Try adding `-C 32 -b 32` to your dump(8) command line. Be careful with the placement, as the `f` argument expects to be the last one in the group, with the filename immediately following.

Another thing to do would be to make sure your tape firmware is up-to-date. Normally you can use the stand-alone Server Update Utility (SUU) to do this, but to get recent Dell SUU images to fit on a DVD, they need to be de-bloated. I use an obsolete CDU image to boot the system (the SUU is not bootable on its own).



> Oh, and I should say that the system is running 10.1-RELEASE-p6 and is using ufs, not zfs.

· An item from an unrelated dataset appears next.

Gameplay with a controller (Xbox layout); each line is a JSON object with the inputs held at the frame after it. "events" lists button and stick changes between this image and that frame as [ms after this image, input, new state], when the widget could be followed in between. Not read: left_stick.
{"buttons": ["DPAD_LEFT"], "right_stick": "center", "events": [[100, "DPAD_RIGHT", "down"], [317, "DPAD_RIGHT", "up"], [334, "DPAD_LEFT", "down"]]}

Yup, `# dump` doesn't work on zfs.


----------



## wblock@ (Mar 8, 2015)

-b 64 will increase speed, but don't go any higher.  I'd cite where I found that (one of the mailing lists), but don't have the reference.


----------



## noodlefling (Mar 14, 2015)

I've done a bit more research and still have no explanation for what's going on.  I have one tape that seems to work better than the others.  This one I managed to write some data to when experimenting with `mt` but I can't remember what parameter I sent.  `rewind` works, but pretty much any command other than `status` starts the noisy back-and-forth, so the issue is not `dump`-specific.

For that reason, I'm going to lay off messing with the parameters for now.

I ordered new tapes from other manufacturers, to see if that might be the problem, but that seems to make no difference.

The one tape where I did get some magic to happen seems to have been "blessed", in that now it will function normally most of the time.  In fact, if I only had that tape, I could have done a full battery of tests and never noticed there was a significant problem.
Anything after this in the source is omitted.